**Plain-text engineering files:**
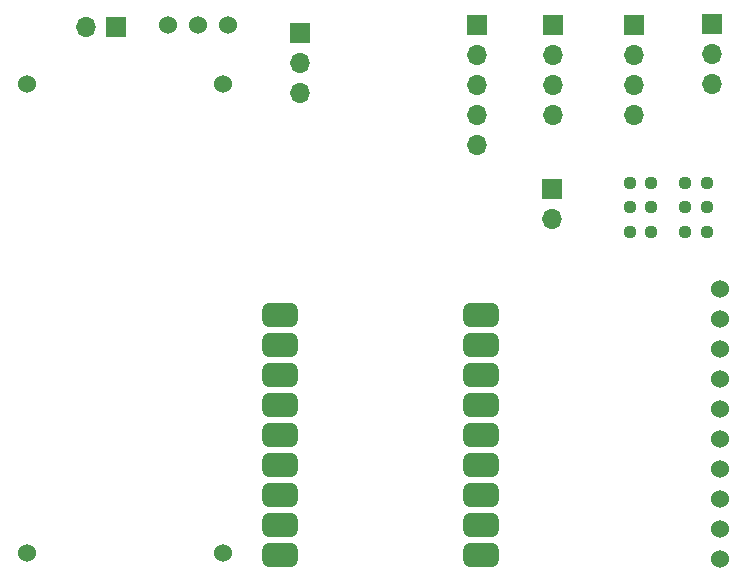
<source format=gts>
G04 #@! TF.GenerationSoftware,KiCad,Pcbnew,7.0.10*
G04 #@! TF.CreationDate,2024-08-15T01:47:54-04:00*
G04 #@! TF.ProjectId,Mainboard PCB,4d61696e-626f-4617-9264-205043422e6b,rev?*
G04 #@! TF.SameCoordinates,Original*
G04 #@! TF.FileFunction,Soldermask,Top*
G04 #@! TF.FilePolarity,Negative*
%FSLAX46Y46*%
G04 Gerber Fmt 4.6, Leading zero omitted, Abs format (unit mm)*
G04 Created by KiCad (PCBNEW 7.0.10) date 2024-08-15 01:47:54*
%MOMM*%
%LPD*%
G01*
G04 APERTURE LIST*
G04 Aperture macros list*
%AMRoundRect*
0 Rectangle with rounded corners*
0 $1 Rounding radius*
0 $2 $3 $4 $5 $6 $7 $8 $9 X,Y pos of 4 corners*
0 Add a 4 corners polygon primitive as box body*
4,1,4,$2,$3,$4,$5,$6,$7,$8,$9,$2,$3,0*
0 Add four circle primitives for the rounded corners*
1,1,$1+$1,$2,$3*
1,1,$1+$1,$4,$5*
1,1,$1+$1,$6,$7*
1,1,$1+$1,$8,$9*
0 Add four rect primitives between the rounded corners*
20,1,$1+$1,$2,$3,$4,$5,0*
20,1,$1+$1,$4,$5,$6,$7,0*
20,1,$1+$1,$6,$7,$8,$9,0*
20,1,$1+$1,$8,$9,$2,$3,0*%
G04 Aperture macros list end*
%ADD10RoundRect,0.237500X0.250000X0.237500X-0.250000X0.237500X-0.250000X-0.237500X0.250000X-0.237500X0*%
%ADD11RoundRect,0.237500X-0.250000X-0.237500X0.250000X-0.237500X0.250000X0.237500X-0.250000X0.237500X0*%
%ADD12R,1.700000X1.700000*%
%ADD13O,1.700000X1.700000*%
%ADD14C,1.524000*%
%ADD15RoundRect,0.500000X-1.000000X-0.500000X1.000000X-0.500000X1.000000X0.500000X-1.000000X0.500000X0*%
G04 APERTURE END LIST*
D10*
X71905500Y-33020000D03*
X70080500Y-33020000D03*
D11*
X65381500Y-30861000D03*
X67206500Y-30861000D03*
D12*
X65786000Y-15494000D03*
D13*
X65786000Y-18034000D03*
X65786000Y-20574000D03*
X65786000Y-23114000D03*
D12*
X58928000Y-15494000D03*
D13*
X58928000Y-18034000D03*
X58928000Y-20574000D03*
X58928000Y-23114000D03*
D12*
X58826000Y-29357000D03*
D13*
X58826000Y-31897000D03*
D12*
X37465000Y-16129000D03*
D13*
X37465000Y-18669000D03*
X37465000Y-21209000D03*
D14*
X73025000Y-60706000D03*
X73025000Y-58166000D03*
X73025000Y-55626000D03*
X73025000Y-53086000D03*
X73025000Y-50546000D03*
X73025000Y-48006000D03*
X73025000Y-45466000D03*
X73025000Y-42926000D03*
X73025000Y-40386000D03*
X73025000Y-37846000D03*
X14351000Y-20447000D03*
X30951000Y-20447000D03*
X14351000Y-60147000D03*
X30951000Y-60147000D03*
D12*
X72390000Y-15367000D03*
D13*
X72390000Y-17907000D03*
X72390000Y-20447000D03*
D10*
X71929000Y-28829000D03*
X70104000Y-28829000D03*
D14*
X26348000Y-15489000D03*
X28888000Y-15489000D03*
X31428000Y-15489000D03*
D12*
X21883000Y-15641000D03*
D13*
X19343000Y-15641000D03*
D10*
X67206500Y-28829000D03*
X65381500Y-28829000D03*
D12*
X52451000Y-15494000D03*
D13*
X52451000Y-18034000D03*
X52451000Y-20574000D03*
X52451000Y-23114000D03*
X52451000Y-25654000D03*
D10*
X67206500Y-33020000D03*
X65381500Y-33020000D03*
X71905500Y-30861000D03*
X70080500Y-30861000D03*
D15*
X35823000Y-40034000D03*
D14*
X36323000Y-40034000D03*
D15*
X35823000Y-42574000D03*
D14*
X36323000Y-42574000D03*
D15*
X35823000Y-45114000D03*
D14*
X36323000Y-45114000D03*
D15*
X35823000Y-47654000D03*
D14*
X36323000Y-47654000D03*
D15*
X35823000Y-50194000D03*
D14*
X36323000Y-50194000D03*
D15*
X35823000Y-52734000D03*
D14*
X36323000Y-52734000D03*
D15*
X35823000Y-55274000D03*
D14*
X36323000Y-55274000D03*
D15*
X35823000Y-57814000D03*
D14*
X36323000Y-57814000D03*
D15*
X35823000Y-60354000D03*
D14*
X36323000Y-60354000D03*
X52323000Y-60354000D03*
D15*
X52823000Y-60354000D03*
D14*
X52323000Y-57814000D03*
D15*
X52823000Y-57814000D03*
D14*
X52323000Y-55274000D03*
D15*
X52823000Y-55274000D03*
D14*
X52323000Y-52734000D03*
D15*
X52823000Y-52734000D03*
D14*
X52323000Y-50194000D03*
D15*
X52823000Y-50194000D03*
D14*
X52323000Y-47654000D03*
D15*
X52823000Y-47654000D03*
D14*
X52323000Y-45114000D03*
D15*
X52823000Y-45114000D03*
D14*
X52323000Y-42574000D03*
D15*
X52823000Y-42574000D03*
D14*
X52323000Y-40034000D03*
D15*
X52823000Y-40034000D03*
M02*

</source>
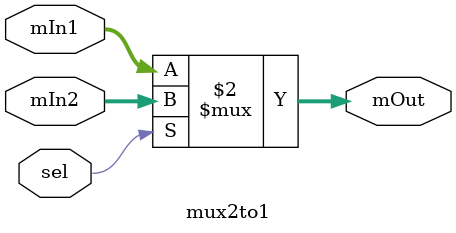
<source format=v>
module mux2to1 (mIn1, mIn2, sel, mOut);

	input  sel;
	input [31:0] mIn1,mIn2;
	output reg [31:0] mOut;

	always @(sel)
	begin
		
	mOut = sel ? mIn2 : mIn1;

	end

endmodule

</source>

**WHAT IS NEEDED:** Although the records contain pictures, only the text should be copied, exactly as it stands.

**YOUR RESPONSE:**
<source format=gts>
G04 #@! TF.GenerationSoftware,KiCad,Pcbnew,7.0.10*
G04 #@! TF.CreationDate,2024-08-15T01:47:54-04:00*
G04 #@! TF.ProjectId,Mainboard PCB,4d61696e-626f-4617-9264-205043422e6b,rev?*
G04 #@! TF.SameCoordinates,Original*
G04 #@! TF.FileFunction,Soldermask,Top*
G04 #@! TF.FilePolarity,Negative*
%FSLAX46Y46*%
G04 Gerber Fmt 4.6, Leading zero omitted, Abs format (unit mm)*
G04 Created by KiCad (PCBNEW 7.0.10) date 2024-08-15 01:47:54*
%MOMM*%
%LPD*%
G01*
G04 APERTURE LIST*
G04 Aperture macros list*
%AMRoundRect*
0 Rectangle with rounded corners*
0 $1 Rounding radius*
0 $2 $3 $4 $5 $6 $7 $8 $9 X,Y pos of 4 corners*
0 Add a 4 corners polygon primitive as box body*
4,1,4,$2,$3,$4,$5,$6,$7,$8,$9,$2,$3,0*
0 Add four circle primitives for the rounded corners*
1,1,$1+$1,$2,$3*
1,1,$1+$1,$4,$5*
1,1,$1+$1,$6,$7*
1,1,$1+$1,$8,$9*
0 Add four rect primitives between the rounded corners*
20,1,$1+$1,$2,$3,$4,$5,0*
20,1,$1+$1,$4,$5,$6,$7,0*
20,1,$1+$1,$6,$7,$8,$9,0*
20,1,$1+$1,$8,$9,$2,$3,0*%
G04 Aperture macros list end*
%ADD10RoundRect,0.237500X0.250000X0.237500X-0.250000X0.237500X-0.250000X-0.237500X0.250000X-0.237500X0*%
%ADD11RoundRect,0.237500X-0.250000X-0.237500X0.250000X-0.237500X0.250000X0.237500X-0.250000X0.237500X0*%
%ADD12R,1.700000X1.700000*%
%ADD13O,1.700000X1.700000*%
%ADD14C,1.524000*%
%ADD15RoundRect,0.500000X-1.000000X-0.500000X1.000000X-0.500000X1.000000X0.500000X-1.000000X0.500000X0*%
G04 APERTURE END LIST*
D10*
X71905500Y-33020000D03*
X70080500Y-33020000D03*
D11*
X65381500Y-30861000D03*
X67206500Y-30861000D03*
D12*
X65786000Y-15494000D03*
D13*
X65786000Y-18034000D03*
X65786000Y-20574000D03*
X65786000Y-23114000D03*
D12*
X58928000Y-15494000D03*
D13*
X58928000Y-18034000D03*
X58928000Y-20574000D03*
X58928000Y-23114000D03*
D12*
X58826000Y-29357000D03*
D13*
X58826000Y-31897000D03*
D12*
X37465000Y-16129000D03*
D13*
X37465000Y-18669000D03*
X37465000Y-21209000D03*
D14*
X73025000Y-60706000D03*
X73025000Y-58166000D03*
X73025000Y-55626000D03*
X73025000Y-53086000D03*
X73025000Y-50546000D03*
X73025000Y-48006000D03*
X73025000Y-45466000D03*
X73025000Y-42926000D03*
X73025000Y-40386000D03*
X73025000Y-37846000D03*
X14351000Y-20447000D03*
X30951000Y-20447000D03*
X14351000Y-60147000D03*
X30951000Y-60147000D03*
D12*
X72390000Y-15367000D03*
D13*
X72390000Y-17907000D03*
X72390000Y-20447000D03*
D10*
X71929000Y-28829000D03*
X70104000Y-28829000D03*
D14*
X26348000Y-15489000D03*
X28888000Y-15489000D03*
X31428000Y-15489000D03*
D12*
X21883000Y-15641000D03*
D13*
X19343000Y-15641000D03*
D10*
X67206500Y-28829000D03*
X65381500Y-28829000D03*
D12*
X52451000Y-15494000D03*
D13*
X52451000Y-18034000D03*
X52451000Y-20574000D03*
X52451000Y-23114000D03*
X52451000Y-25654000D03*
D10*
X67206500Y-33020000D03*
X65381500Y-33020000D03*
X71905500Y-30861000D03*
X70080500Y-30861000D03*
D15*
X35823000Y-40034000D03*
D14*
X36323000Y-40034000D03*
D15*
X35823000Y-42574000D03*
D14*
X36323000Y-42574000D03*
D15*
X35823000Y-45114000D03*
D14*
X36323000Y-45114000D03*
D15*
X35823000Y-47654000D03*
D14*
X36323000Y-47654000D03*
D15*
X35823000Y-50194000D03*
D14*
X36323000Y-50194000D03*
D15*
X35823000Y-52734000D03*
D14*
X36323000Y-52734000D03*
D15*
X35823000Y-55274000D03*
D14*
X36323000Y-55274000D03*
D15*
X35823000Y-57814000D03*
D14*
X36323000Y-57814000D03*
D15*
X35823000Y-60354000D03*
D14*
X36323000Y-60354000D03*
X52323000Y-60354000D03*
D15*
X52823000Y-60354000D03*
D14*
X52323000Y-57814000D03*
D15*
X52823000Y-57814000D03*
D14*
X52323000Y-55274000D03*
D15*
X52823000Y-55274000D03*
D14*
X52323000Y-52734000D03*
D15*
X52823000Y-52734000D03*
D14*
X52323000Y-50194000D03*
D15*
X52823000Y-50194000D03*
D14*
X52323000Y-47654000D03*
D15*
X52823000Y-47654000D03*
D14*
X52323000Y-45114000D03*
D15*
X52823000Y-45114000D03*
D14*
X52323000Y-42574000D03*
D15*
X52823000Y-42574000D03*
D14*
X52323000Y-40034000D03*
D15*
X52823000Y-40034000D03*
M02*

</source>
<source format=v>
module mux2to1 (mIn1, mIn2, sel, mOut);

	input  sel;
	input [31:0] mIn1,mIn2;
	output reg [31:0] mOut;

	always @(sel)
	begin
		
	mOut = sel ? mIn2 : mIn1;

	end

endmodule

</source>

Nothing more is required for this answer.